• Goal of the exercise: In the data below, one line contains "[00:00.000]" and a later one contains "32: (513, 125, 1.51)". Print both, with every line between them, exactly and alone.

• Information supplied:
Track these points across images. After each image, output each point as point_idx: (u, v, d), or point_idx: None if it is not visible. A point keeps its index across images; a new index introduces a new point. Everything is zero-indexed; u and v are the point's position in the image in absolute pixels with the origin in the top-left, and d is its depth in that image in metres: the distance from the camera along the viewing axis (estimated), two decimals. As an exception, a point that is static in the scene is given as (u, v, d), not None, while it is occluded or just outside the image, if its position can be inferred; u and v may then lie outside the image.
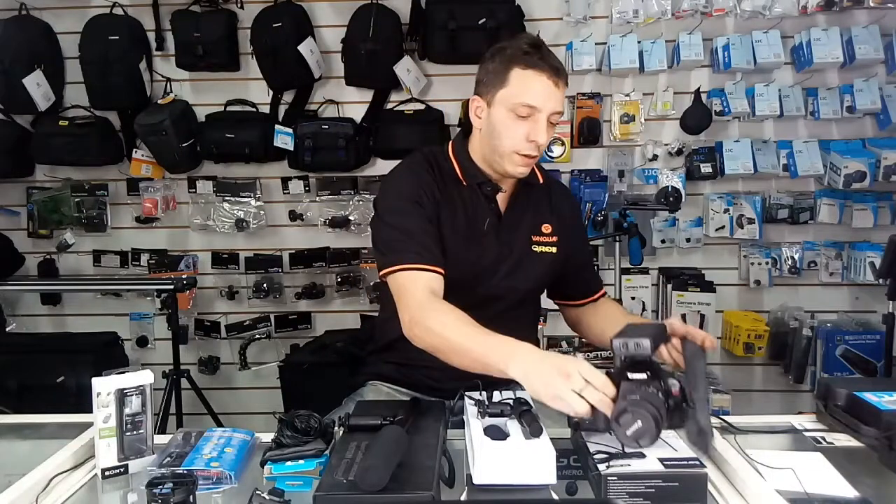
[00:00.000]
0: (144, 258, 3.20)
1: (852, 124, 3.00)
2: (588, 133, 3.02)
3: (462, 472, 1.21)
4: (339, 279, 3.16)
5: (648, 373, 1.16)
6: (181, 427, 2.63)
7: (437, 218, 1.57)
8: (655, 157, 3.05)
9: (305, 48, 2.91)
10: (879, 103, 2.87)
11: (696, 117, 2.93)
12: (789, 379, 3.02)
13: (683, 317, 2.99)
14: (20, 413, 1.90)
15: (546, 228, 1.67)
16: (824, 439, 1.38)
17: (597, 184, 3.03)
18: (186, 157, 3.04)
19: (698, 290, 2.99)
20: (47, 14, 3.07)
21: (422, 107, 3.04)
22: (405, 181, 1.60)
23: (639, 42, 2.91)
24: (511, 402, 1.27)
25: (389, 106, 3.08)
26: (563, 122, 3.04)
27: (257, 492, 1.11)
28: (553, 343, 3.07)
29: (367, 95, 3.08)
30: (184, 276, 2.89)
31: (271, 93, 3.08)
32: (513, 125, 1.51)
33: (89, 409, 1.29)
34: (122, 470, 1.29)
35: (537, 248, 1.66)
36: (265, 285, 3.17)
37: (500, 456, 1.13)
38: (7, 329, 3.15)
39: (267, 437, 1.34)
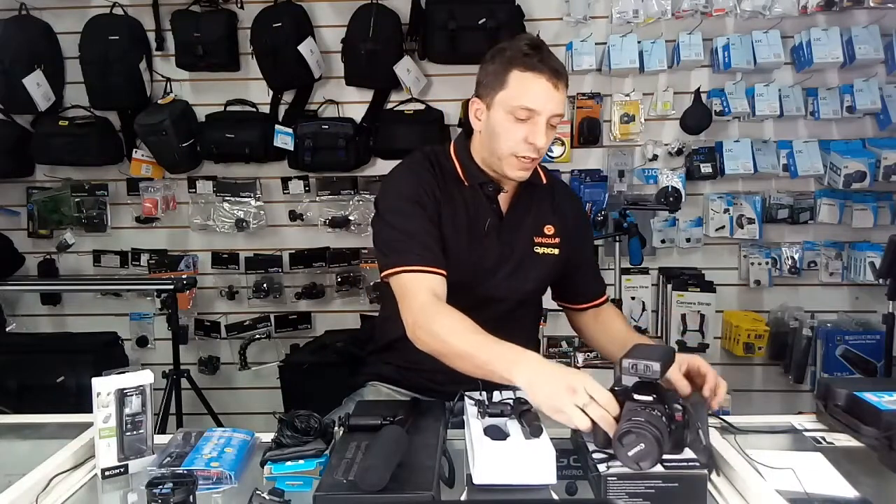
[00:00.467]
0: (144, 258, 3.20)
1: (852, 124, 3.00)
2: (588, 133, 3.02)
3: (462, 472, 1.21)
4: (339, 279, 3.16)
5: (654, 395, 1.16)
6: (181, 427, 2.63)
7: (438, 217, 1.57)
8: (655, 157, 3.05)
9: (305, 48, 2.91)
10: (879, 103, 2.87)
11: (696, 117, 2.93)
12: (789, 379, 3.01)
13: (683, 317, 3.00)
14: (20, 413, 1.90)
15: (549, 230, 1.66)
16: (824, 439, 1.38)
17: (597, 184, 3.03)
18: (186, 157, 3.04)
19: (698, 290, 2.99)
20: (47, 14, 3.07)
21: (422, 107, 3.04)
22: (406, 181, 1.59)
23: (639, 42, 2.91)
24: (511, 402, 1.27)
25: (389, 106, 3.08)
26: (563, 122, 3.04)
27: (257, 492, 1.11)
28: (553, 343, 3.07)
29: (367, 95, 3.08)
30: (184, 276, 2.89)
31: (271, 93, 3.08)
32: (511, 128, 1.50)
33: (89, 409, 1.29)
34: (122, 470, 1.29)
35: (539, 250, 1.65)
36: (265, 285, 3.17)
37: (500, 456, 1.13)
38: (7, 329, 3.15)
39: (267, 437, 1.34)
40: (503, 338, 1.48)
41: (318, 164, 3.01)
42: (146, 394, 1.31)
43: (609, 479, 1.10)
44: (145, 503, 1.07)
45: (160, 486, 1.07)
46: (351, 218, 3.12)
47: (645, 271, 3.09)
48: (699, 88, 2.96)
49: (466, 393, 1.33)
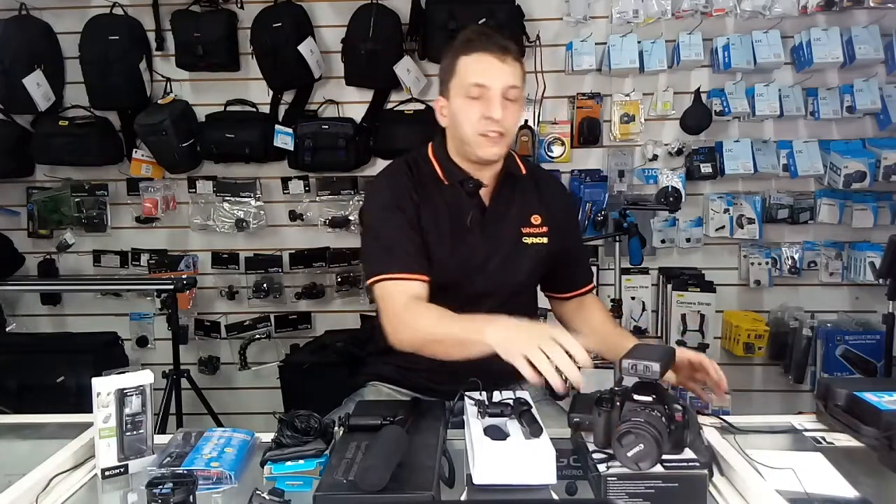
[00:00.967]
0: (144, 258, 3.20)
1: (852, 124, 3.00)
2: (588, 133, 3.02)
3: (462, 472, 1.21)
4: (339, 279, 3.16)
5: (654, 396, 1.16)
6: (181, 427, 2.63)
7: (418, 220, 1.58)
8: (655, 157, 3.05)
9: (305, 48, 2.91)
10: (879, 103, 2.87)
11: (696, 117, 2.93)
12: (789, 379, 3.02)
13: (683, 317, 3.00)
14: (20, 413, 1.90)
15: (536, 219, 1.66)
16: (824, 439, 1.38)
17: (597, 184, 3.03)
18: (186, 157, 3.04)
19: (698, 290, 2.99)
20: (47, 14, 3.07)
21: (422, 107, 3.04)
22: (383, 189, 1.63)
23: (639, 42, 2.91)
24: (511, 402, 1.27)
25: (389, 106, 3.08)
26: (562, 121, 3.05)
27: (257, 492, 1.11)
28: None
29: (367, 95, 3.08)
30: (184, 276, 2.89)
31: (271, 93, 3.08)
32: (468, 108, 1.54)
33: (89, 410, 1.29)
34: (122, 470, 1.29)
35: (528, 240, 1.65)
36: (265, 285, 3.17)
37: (500, 456, 1.13)
38: (7, 329, 3.15)
39: (267, 437, 1.34)
40: None
41: (318, 164, 3.01)
42: (146, 394, 1.31)
43: (609, 479, 1.10)
44: (145, 503, 1.07)
45: (160, 486, 1.07)
46: (351, 218, 3.12)
47: (645, 271, 3.09)
48: (699, 88, 2.96)
49: (466, 393, 1.33)
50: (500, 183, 1.65)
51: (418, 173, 1.64)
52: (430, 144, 1.69)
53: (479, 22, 2.79)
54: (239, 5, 3.02)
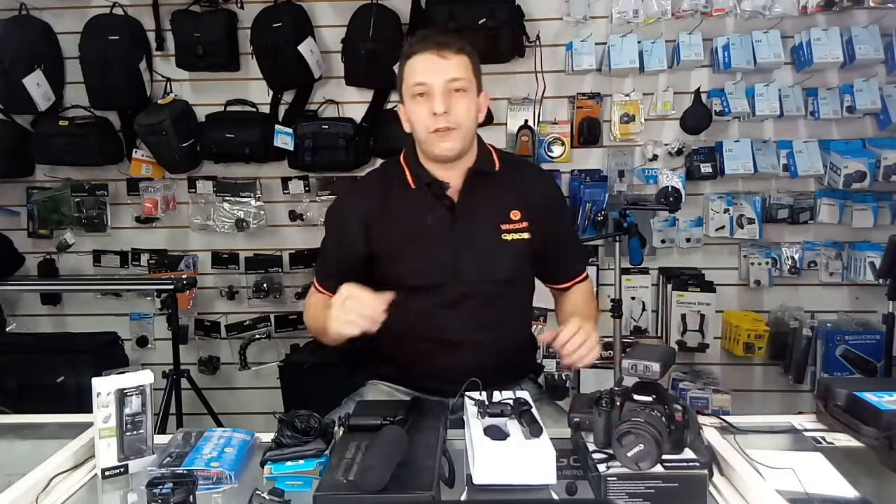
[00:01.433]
0: (144, 258, 3.20)
1: (852, 124, 3.00)
2: (588, 133, 3.02)
3: (462, 472, 1.21)
4: (339, 279, 3.15)
5: (654, 396, 1.16)
6: (181, 427, 2.63)
7: (367, 238, 1.64)
8: (655, 157, 3.05)
9: (305, 48, 2.91)
10: (879, 103, 2.87)
11: (696, 117, 2.93)
12: (789, 379, 3.02)
13: (683, 317, 3.01)
14: (20, 413, 1.90)
15: (515, 215, 1.65)
16: (824, 439, 1.38)
17: (597, 184, 3.03)
18: (186, 157, 3.04)
19: (698, 290, 2.99)
20: (47, 14, 3.07)
21: (422, 107, 3.04)
22: (332, 213, 1.79)
23: (639, 42, 2.91)
24: (511, 402, 1.27)
25: (389, 106, 3.08)
26: (562, 121, 3.05)
27: (257, 492, 1.12)
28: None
29: (367, 95, 3.08)
30: (184, 276, 2.89)
31: (271, 93, 3.08)
32: (417, 108, 1.57)
33: (89, 410, 1.29)
34: (122, 470, 1.29)
35: (507, 237, 1.64)
36: (265, 285, 3.17)
37: (500, 456, 1.13)
38: (7, 329, 3.15)
39: (267, 437, 1.34)
40: (493, 335, 1.59)
41: (318, 164, 3.01)
42: (146, 394, 1.31)
43: (609, 479, 1.11)
44: (145, 503, 1.07)
45: (160, 486, 1.07)
46: (351, 218, 3.12)
47: (645, 271, 3.09)
48: (699, 88, 2.96)
49: (466, 393, 1.34)
50: (469, 182, 1.64)
51: (389, 181, 1.68)
52: (403, 150, 1.71)
53: (479, 22, 2.79)
54: (239, 5, 3.02)
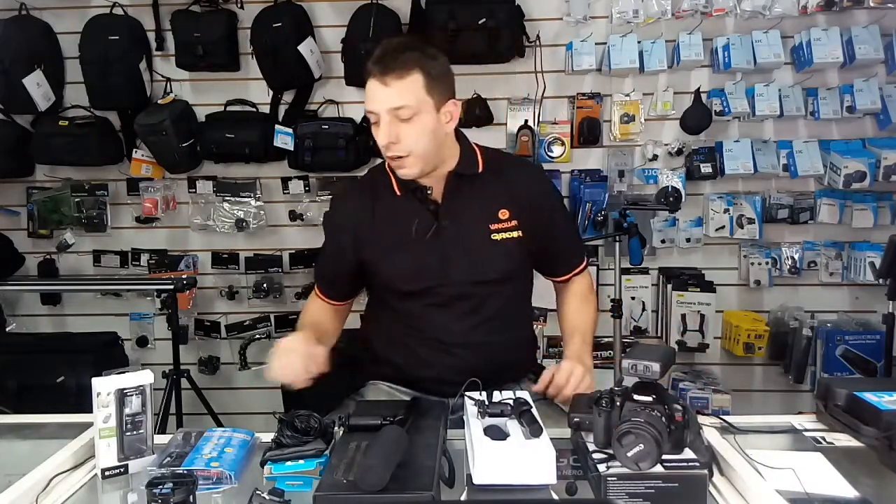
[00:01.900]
0: (144, 258, 3.20)
1: (852, 124, 3.00)
2: (588, 133, 3.02)
3: (462, 472, 1.21)
4: (339, 279, 3.16)
5: (654, 396, 1.16)
6: (181, 427, 2.63)
7: (355, 244, 1.65)
8: (655, 157, 3.05)
9: (305, 48, 2.91)
10: (879, 103, 2.87)
11: (696, 117, 2.93)
12: (789, 379, 3.02)
13: (683, 317, 3.00)
14: (20, 413, 1.90)
15: (503, 214, 1.63)
16: (824, 439, 1.38)
17: (597, 184, 3.03)
18: (186, 157, 3.04)
19: (698, 290, 2.99)
20: (47, 14, 3.07)
21: (422, 107, 3.04)
22: (333, 216, 1.80)
23: (639, 42, 2.91)
24: (511, 402, 1.27)
25: (389, 106, 3.07)
26: (563, 121, 3.05)
27: (257, 492, 1.12)
28: (553, 343, 3.07)
29: (367, 95, 3.07)
30: (184, 276, 2.89)
31: (271, 93, 3.08)
32: (375, 134, 1.56)
33: (89, 410, 1.29)
34: (122, 470, 1.29)
35: (497, 236, 1.62)
36: (265, 285, 3.16)
37: (500, 456, 1.13)
38: (7, 329, 3.15)
39: (267, 437, 1.34)
40: (490, 335, 1.60)
41: (318, 164, 3.01)
42: (146, 394, 1.31)
43: (609, 479, 1.11)
44: (145, 503, 1.07)
45: (160, 486, 1.07)
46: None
47: (645, 271, 3.09)
48: (699, 88, 2.96)
49: (466, 393, 1.34)
50: (452, 185, 1.62)
51: (376, 188, 1.68)
52: None
53: (479, 22, 2.79)
54: (239, 5, 3.02)
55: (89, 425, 1.34)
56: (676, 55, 2.93)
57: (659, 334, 3.14)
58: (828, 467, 1.22)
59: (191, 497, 1.08)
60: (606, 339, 3.01)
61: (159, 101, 3.05)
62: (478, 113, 2.97)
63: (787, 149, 2.98)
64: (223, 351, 3.26)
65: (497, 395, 1.30)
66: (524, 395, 1.32)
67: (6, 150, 3.05)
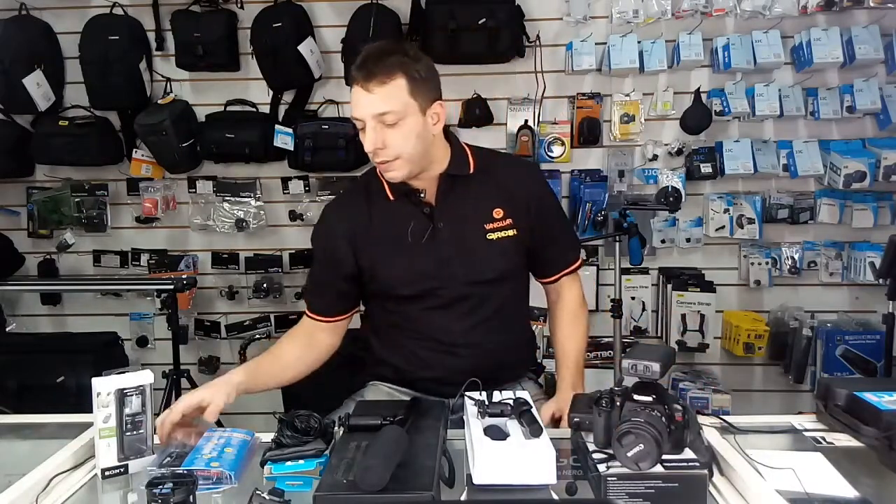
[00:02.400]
0: (144, 258, 3.20)
1: (852, 124, 3.00)
2: (588, 133, 3.02)
3: (462, 472, 1.21)
4: (339, 279, 3.16)
5: (654, 396, 1.16)
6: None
7: (354, 253, 1.63)
8: (655, 157, 3.05)
9: (305, 48, 2.91)
10: (879, 103, 2.87)
11: (696, 117, 2.93)
12: (789, 379, 3.02)
13: (683, 317, 3.01)
14: (20, 413, 1.90)
15: (498, 213, 1.63)
16: (824, 439, 1.38)
17: (597, 184, 3.03)
18: (186, 157, 3.04)
19: (698, 290, 2.99)
20: (47, 14, 3.07)
21: (422, 107, 3.04)
22: (317, 234, 1.73)
23: (639, 42, 2.91)
24: (511, 402, 1.27)
25: (389, 106, 3.07)
26: (563, 122, 3.05)
27: (257, 492, 1.12)
28: (552, 341, 3.06)
29: (367, 95, 3.07)
30: (184, 276, 2.89)
31: (271, 93, 3.08)
32: (362, 139, 1.56)
33: (89, 410, 1.29)
34: (122, 470, 1.29)
35: (493, 236, 1.62)
36: (265, 285, 3.16)
37: (500, 456, 1.13)
38: (7, 329, 3.15)
39: (267, 437, 1.34)
40: (489, 335, 1.60)
41: (318, 164, 3.01)
42: (146, 394, 1.31)
43: (609, 479, 1.11)
44: (145, 503, 1.07)
45: (160, 486, 1.07)
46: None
47: (645, 271, 3.09)
48: (699, 88, 2.96)
49: (466, 393, 1.34)
50: (444, 187, 1.62)
51: (370, 194, 1.67)
52: None
53: (480, 22, 2.79)
54: (239, 5, 3.02)
55: (89, 425, 1.34)
56: (676, 55, 2.93)
57: (659, 334, 3.14)
58: (828, 467, 1.22)
59: (191, 497, 1.08)
60: (606, 339, 3.01)
61: (159, 101, 3.05)
62: (478, 113, 2.97)
63: (787, 149, 2.98)
64: (223, 351, 3.26)
65: (497, 395, 1.30)
66: (524, 395, 1.32)
67: (6, 150, 3.05)
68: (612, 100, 3.04)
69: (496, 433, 1.19)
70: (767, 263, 3.06)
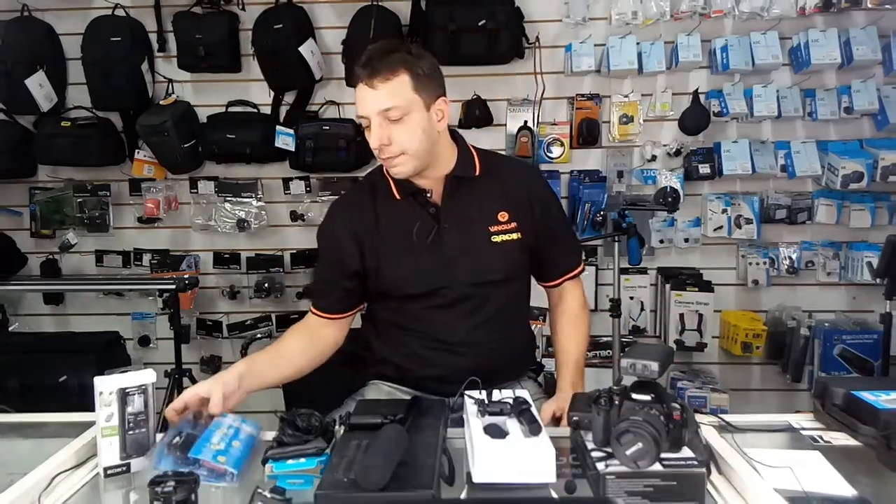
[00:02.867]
0: (146, 258, 3.21)
1: (850, 125, 3.01)
2: (587, 134, 3.03)
3: (462, 471, 1.21)
4: (340, 279, 3.16)
5: (652, 395, 1.16)
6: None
7: (361, 252, 1.63)
8: (654, 158, 3.06)
9: (306, 49, 2.92)
10: (877, 104, 2.88)
11: (695, 118, 2.94)
12: (787, 378, 3.03)
13: (682, 316, 3.01)
14: (22, 412, 1.90)
15: (503, 216, 1.64)
16: (822, 438, 1.38)
17: (596, 184, 3.04)
18: (188, 158, 3.05)
19: (696, 289, 3.00)
20: (49, 15, 3.08)
21: (422, 107, 3.05)
22: (323, 234, 1.72)
23: (637, 43, 2.92)
24: (511, 400, 1.28)
25: (390, 107, 3.08)
26: (562, 122, 3.06)
27: (259, 490, 1.12)
28: (552, 342, 3.07)
29: (368, 96, 3.08)
30: (185, 276, 2.90)
31: (272, 94, 3.09)
32: (368, 137, 1.56)
33: (91, 409, 1.30)
34: (124, 469, 1.30)
35: (497, 238, 1.64)
36: (266, 285, 3.17)
37: (500, 454, 1.14)
38: (10, 328, 3.16)
39: (268, 436, 1.35)
40: (491, 335, 1.62)
41: (319, 165, 3.02)
42: (148, 393, 1.32)
43: (608, 477, 1.11)
44: (147, 502, 1.07)
45: (162, 485, 1.07)
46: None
47: (643, 271, 3.10)
48: (697, 89, 2.97)
49: (466, 392, 1.35)
50: (450, 188, 1.63)
51: (375, 193, 1.67)
52: None
53: (479, 23, 2.80)
54: (240, 7, 3.03)
55: (91, 424, 1.35)
56: (675, 56, 2.94)
57: (657, 334, 3.15)
58: (825, 466, 1.22)
59: (192, 496, 1.09)
60: (605, 339, 3.02)
61: (161, 102, 3.06)
62: (478, 114, 2.98)
63: (785, 149, 2.99)
64: (225, 350, 3.27)
65: (497, 394, 1.31)
66: (524, 393, 1.32)
67: (9, 150, 3.06)
68: (610, 101, 3.05)
69: (496, 432, 1.20)
70: (765, 263, 3.07)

• Task result:
[00:00.000]
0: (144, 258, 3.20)
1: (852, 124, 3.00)
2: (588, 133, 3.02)
3: (462, 472, 1.21)
4: (339, 279, 3.16)
5: (648, 373, 1.16)
6: (181, 427, 2.63)
7: (437, 218, 1.57)
8: (655, 157, 3.05)
9: (305, 48, 2.91)
10: (879, 103, 2.87)
11: (696, 117, 2.93)
12: (789, 379, 3.02)
13: (683, 317, 2.99)
14: (20, 413, 1.90)
15: (546, 228, 1.67)
16: (824, 439, 1.38)
17: (597, 184, 3.03)
18: (186, 157, 3.04)
19: (698, 290, 2.99)
20: (47, 14, 3.07)
21: (422, 107, 3.04)
22: (405, 181, 1.60)
23: (639, 42, 2.91)
24: (511, 402, 1.27)
25: (389, 106, 3.08)
26: (563, 122, 3.04)
27: (257, 492, 1.11)
28: (553, 343, 3.07)
29: (367, 95, 3.08)
30: (184, 276, 2.89)
31: (271, 93, 3.08)
32: (513, 125, 1.51)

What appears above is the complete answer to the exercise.